Pig Parts, Beer Slushies and Fish Sauce Wings: Pok Pok NY



The wings everyone's been waiting for

You realize that Pok Pok NY is not your typical Thai restaurant from the first sip of water. Infused with pandanus leaf, a fragrant southeast Asian palm-like plant, the table water has a slight, rice-like tinge that is at first off-putting, later surprisingly refreshing. That description could apply on a larger scale to the restaurant as a whole, a just-opened offshoot of chef Andy Ricker’s enormously popular Portland, Oregon eatery.

Spurred on by a smorgasbord of blog buzz (guilty as charged: we ranked it #2 on our most anticipated openings of 2012), the Columbia Street Waterfront restaurant is already a bit of a mob scene. The wait for a table this Wednesday, Pok Pok’s sixth evening in business, was an hour-and-a-half—this for a no-reservations restaurant set a solid seven-block walk from the G train, along a little-traveled avenue on the wrong side of the BQE. The place has about 40 seats, most of them set up in a heated tent behind the building, which is designed to mimic a Thai beach shack, with bamboo walls and hanging greenery. The setup is scenic but a bit annoying—diners have to walk outside the restaurant and back into the front entrance to find the tiny bathroom that is practically inside the busy kitchen; servers take 10 to 15 minutes to return back with drinks.

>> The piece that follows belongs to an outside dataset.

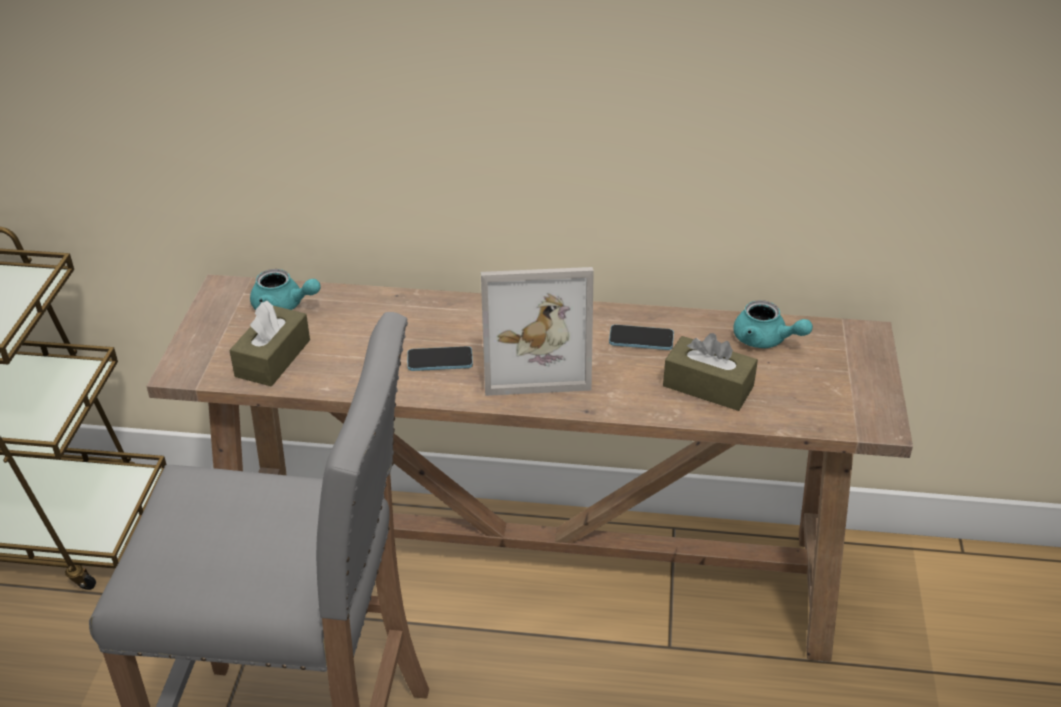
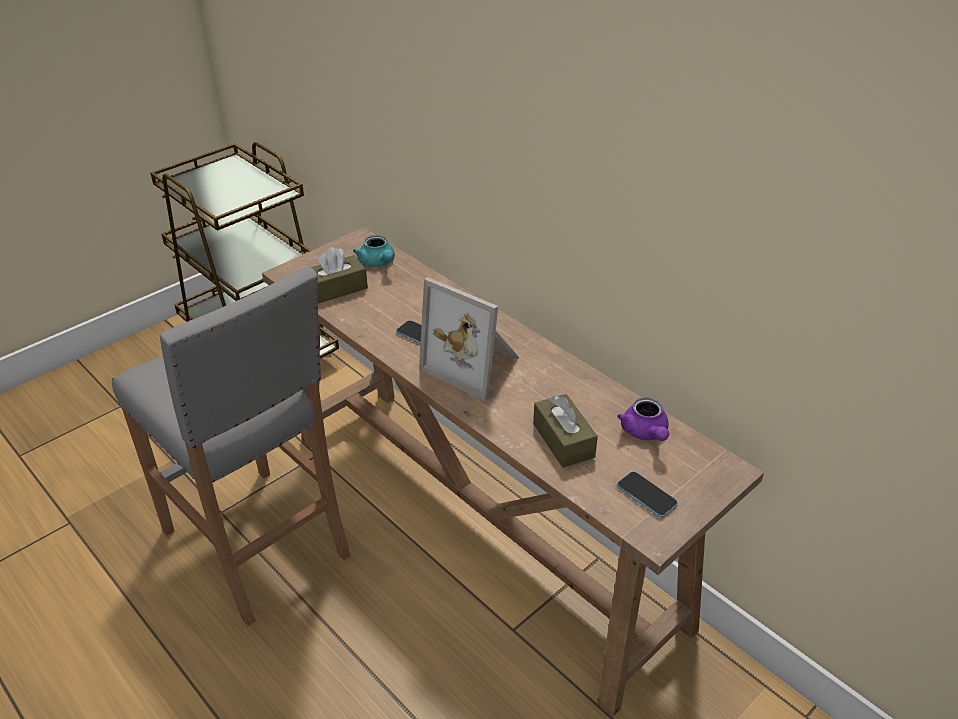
camera: 40 degrees right, 0 degrees up
(641, 339) = (558, 387): phone -> phone (646, 495)
(765, 340) = (645, 433): turquoise teapot -> purple teapot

It’s also worth waiting for, as Pok Pok is a supremely inventive restaurant that’s impossible to compare to your neighborhood Thai take-out joint, or even to Queens’ much-vaunted Sri Pai Pai, which now has legitimate competition for its previously undisputed status as the city’s best Thai eatery. Pok Pok’s signature fish sauce chicken wings are crisped-skin wonders—sweet, salty and garlicky all at the same time, full-flavored and rich, but not nearly as fishy as the name might have you believe. A laap meuang pork salad is an amalgam of unidentified pig parts; mostly smooth and savory ground pork, but a few surprises thrown in the mix, including some particularly rubbery little nickel-sized rings (intestines? sphincters? tripe? Our server wasn’t sure, and could only offer that the chefs use every piece of the pig). Whatever they are, they certainly take some chewing. The mangalitsa pork neck, on the other hand, are tender little slices of sweet-and-spicy joy, grilled over charcoal, glazed in sugar and soy, then covered in hot chiles, lime and coriander. Most dishes are served with boxes of slightly sweet sticky rice. You can opt for a forkful of rice and meat, or roll everything up in any of the various greens that come with.

Despite the emphasis on little-used animal parts, my vegetarian dining companions were equally enthused. The papaya pok pok salad (right) offers extremely thin slices of green papaya doused in tamarind, chili, and lime, served with crushed peanuts, long beans, and cherry tomatoes. Roasted curry paste loans a deep, full flavor to the coconut milk soup, topped by a crispy mound of long yellow noodles.

The bia wun “jelly beer”—bottles of Thai beer frozen and shaken until they become essentially beer slushies—are best left for warmer weather, but the lengthy drink list still offers plenty of excitement, like the shaken vodka-mango-coconut cream “mango Alexander,” and an intensely lime-y gin and tonic made with house-infused kaffir lime gin.

On the dessert side, we weren’t brave enough to try the durian, a pungent southeast Asian fruit with an aroma that has been compared to moldy gym socks. However, the sticky rice topped with salted coconut creme and yellow mango is a delectable sweet and salty combo. The coconut-jackfruit ice cream sandwich was tasty, but I found its presentation—on a sweet hot-dog-bun-esque roll from nearby Red Hook Lobster Pound, more gimmicky than functional. It’s a rare miss at Brooklyn’s most exciting new restaurant.